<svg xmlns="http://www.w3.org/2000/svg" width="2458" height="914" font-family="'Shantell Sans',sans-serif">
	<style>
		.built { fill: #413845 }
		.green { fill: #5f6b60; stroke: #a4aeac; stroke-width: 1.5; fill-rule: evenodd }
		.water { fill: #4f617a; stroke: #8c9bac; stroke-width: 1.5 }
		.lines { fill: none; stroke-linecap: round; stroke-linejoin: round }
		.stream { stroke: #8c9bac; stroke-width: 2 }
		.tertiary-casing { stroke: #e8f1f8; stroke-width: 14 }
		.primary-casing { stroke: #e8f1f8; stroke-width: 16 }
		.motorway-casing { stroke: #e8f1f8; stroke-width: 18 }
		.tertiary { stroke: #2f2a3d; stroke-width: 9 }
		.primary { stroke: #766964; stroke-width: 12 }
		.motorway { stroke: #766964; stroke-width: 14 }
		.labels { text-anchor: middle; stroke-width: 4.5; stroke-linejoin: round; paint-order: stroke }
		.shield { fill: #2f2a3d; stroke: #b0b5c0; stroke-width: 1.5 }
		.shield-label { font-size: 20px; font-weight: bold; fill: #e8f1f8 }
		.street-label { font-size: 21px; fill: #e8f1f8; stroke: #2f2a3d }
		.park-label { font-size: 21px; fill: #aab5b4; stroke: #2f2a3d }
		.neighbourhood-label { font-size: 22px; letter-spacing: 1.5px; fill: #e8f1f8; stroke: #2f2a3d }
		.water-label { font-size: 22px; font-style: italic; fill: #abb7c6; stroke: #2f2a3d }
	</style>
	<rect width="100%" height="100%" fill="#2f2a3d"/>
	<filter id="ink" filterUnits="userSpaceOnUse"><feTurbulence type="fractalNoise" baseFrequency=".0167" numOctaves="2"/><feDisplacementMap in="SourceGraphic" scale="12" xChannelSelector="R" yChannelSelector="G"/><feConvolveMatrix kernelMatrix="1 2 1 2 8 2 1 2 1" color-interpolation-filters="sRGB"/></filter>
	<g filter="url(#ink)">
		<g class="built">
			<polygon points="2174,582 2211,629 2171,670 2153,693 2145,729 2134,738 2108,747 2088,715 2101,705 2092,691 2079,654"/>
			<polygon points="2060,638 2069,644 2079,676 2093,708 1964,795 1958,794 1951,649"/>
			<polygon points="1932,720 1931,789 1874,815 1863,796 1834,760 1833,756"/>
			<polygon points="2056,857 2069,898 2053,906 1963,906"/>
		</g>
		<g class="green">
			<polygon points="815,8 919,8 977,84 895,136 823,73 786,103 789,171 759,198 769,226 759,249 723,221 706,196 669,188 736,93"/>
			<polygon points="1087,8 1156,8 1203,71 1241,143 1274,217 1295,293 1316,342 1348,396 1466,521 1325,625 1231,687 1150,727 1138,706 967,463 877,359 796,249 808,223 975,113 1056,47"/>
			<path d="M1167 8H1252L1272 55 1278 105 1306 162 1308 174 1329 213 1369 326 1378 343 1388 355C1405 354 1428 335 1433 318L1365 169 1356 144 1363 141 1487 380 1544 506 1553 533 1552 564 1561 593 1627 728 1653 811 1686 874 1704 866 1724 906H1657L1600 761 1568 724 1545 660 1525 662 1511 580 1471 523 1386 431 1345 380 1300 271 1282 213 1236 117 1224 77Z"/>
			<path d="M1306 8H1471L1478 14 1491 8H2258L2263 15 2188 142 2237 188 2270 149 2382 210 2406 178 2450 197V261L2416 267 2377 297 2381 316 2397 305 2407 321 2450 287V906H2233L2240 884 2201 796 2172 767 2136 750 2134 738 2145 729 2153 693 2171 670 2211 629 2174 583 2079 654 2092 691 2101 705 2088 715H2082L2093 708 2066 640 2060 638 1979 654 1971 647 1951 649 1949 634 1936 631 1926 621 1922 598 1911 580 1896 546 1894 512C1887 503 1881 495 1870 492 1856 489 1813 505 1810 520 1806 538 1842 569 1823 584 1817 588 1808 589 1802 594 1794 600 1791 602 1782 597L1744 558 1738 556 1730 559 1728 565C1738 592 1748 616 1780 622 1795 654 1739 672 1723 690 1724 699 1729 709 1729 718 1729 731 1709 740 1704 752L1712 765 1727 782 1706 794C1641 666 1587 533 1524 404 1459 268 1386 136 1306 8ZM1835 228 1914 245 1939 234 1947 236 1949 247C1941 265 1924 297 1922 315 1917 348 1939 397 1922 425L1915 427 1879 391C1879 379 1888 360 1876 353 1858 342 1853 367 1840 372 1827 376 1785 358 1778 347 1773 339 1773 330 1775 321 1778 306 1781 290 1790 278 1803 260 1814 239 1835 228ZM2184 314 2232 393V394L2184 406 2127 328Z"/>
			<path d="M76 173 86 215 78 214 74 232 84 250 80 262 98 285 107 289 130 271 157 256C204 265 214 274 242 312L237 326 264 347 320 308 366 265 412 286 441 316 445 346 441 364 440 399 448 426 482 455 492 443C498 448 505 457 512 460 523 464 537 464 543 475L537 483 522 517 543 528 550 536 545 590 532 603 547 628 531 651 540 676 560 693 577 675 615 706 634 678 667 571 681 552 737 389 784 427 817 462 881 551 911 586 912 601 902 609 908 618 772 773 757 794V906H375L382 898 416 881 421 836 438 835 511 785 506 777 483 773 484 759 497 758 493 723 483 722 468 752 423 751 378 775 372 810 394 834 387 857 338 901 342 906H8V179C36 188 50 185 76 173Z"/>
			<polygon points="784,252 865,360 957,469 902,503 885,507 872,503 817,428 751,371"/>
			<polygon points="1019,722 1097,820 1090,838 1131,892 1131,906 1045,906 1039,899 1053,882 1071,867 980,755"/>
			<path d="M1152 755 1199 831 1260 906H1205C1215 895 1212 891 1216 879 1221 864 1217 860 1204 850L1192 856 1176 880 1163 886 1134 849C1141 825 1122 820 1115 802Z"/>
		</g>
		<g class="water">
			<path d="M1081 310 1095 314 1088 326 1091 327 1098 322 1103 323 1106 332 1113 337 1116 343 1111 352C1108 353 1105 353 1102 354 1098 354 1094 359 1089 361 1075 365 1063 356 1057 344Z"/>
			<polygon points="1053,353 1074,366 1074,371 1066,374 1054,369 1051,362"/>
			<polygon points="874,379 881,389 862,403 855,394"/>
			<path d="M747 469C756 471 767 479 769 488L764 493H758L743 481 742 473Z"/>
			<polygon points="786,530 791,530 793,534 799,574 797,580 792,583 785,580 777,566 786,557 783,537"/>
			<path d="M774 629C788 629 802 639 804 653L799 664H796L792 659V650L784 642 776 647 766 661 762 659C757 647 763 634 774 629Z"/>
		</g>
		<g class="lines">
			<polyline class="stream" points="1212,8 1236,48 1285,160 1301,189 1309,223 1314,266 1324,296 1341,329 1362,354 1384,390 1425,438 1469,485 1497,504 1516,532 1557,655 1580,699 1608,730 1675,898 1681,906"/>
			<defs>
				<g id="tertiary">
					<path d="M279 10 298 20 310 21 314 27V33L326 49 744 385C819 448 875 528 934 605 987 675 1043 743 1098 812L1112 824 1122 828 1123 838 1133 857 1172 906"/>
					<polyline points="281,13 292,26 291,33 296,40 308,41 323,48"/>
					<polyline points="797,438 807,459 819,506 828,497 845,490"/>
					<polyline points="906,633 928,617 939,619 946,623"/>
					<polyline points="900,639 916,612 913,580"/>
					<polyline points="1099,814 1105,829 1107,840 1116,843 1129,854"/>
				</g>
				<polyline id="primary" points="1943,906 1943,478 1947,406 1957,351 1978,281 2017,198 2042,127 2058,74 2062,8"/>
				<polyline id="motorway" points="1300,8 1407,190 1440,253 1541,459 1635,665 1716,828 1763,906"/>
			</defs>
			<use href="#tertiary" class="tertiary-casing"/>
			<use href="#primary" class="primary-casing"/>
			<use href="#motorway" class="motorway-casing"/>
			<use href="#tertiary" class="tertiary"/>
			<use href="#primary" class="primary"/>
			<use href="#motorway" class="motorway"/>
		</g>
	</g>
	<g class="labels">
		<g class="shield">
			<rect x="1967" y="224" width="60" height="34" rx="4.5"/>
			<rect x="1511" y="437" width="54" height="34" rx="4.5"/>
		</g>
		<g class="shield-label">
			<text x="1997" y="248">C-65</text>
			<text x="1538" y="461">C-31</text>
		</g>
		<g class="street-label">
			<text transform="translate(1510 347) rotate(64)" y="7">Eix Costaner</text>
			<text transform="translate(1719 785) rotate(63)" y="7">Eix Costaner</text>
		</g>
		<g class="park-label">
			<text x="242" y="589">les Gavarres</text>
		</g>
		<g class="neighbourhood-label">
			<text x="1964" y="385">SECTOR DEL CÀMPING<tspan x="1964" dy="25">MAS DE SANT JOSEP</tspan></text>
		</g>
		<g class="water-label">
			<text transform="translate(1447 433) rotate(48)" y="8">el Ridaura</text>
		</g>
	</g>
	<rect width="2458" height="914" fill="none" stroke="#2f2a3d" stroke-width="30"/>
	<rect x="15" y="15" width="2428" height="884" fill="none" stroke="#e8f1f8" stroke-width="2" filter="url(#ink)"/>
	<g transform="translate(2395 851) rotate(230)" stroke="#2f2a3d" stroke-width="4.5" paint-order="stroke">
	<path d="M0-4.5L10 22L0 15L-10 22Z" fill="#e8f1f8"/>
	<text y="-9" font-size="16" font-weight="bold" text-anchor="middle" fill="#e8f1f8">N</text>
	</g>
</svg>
————
Every line from the data above that contains "lines" must appear in the answer.

→ EXERCISE ANSWER
		.lines { fill: none; stroke-linecap: round; stroke-linejoin: round }
		<g class="lines">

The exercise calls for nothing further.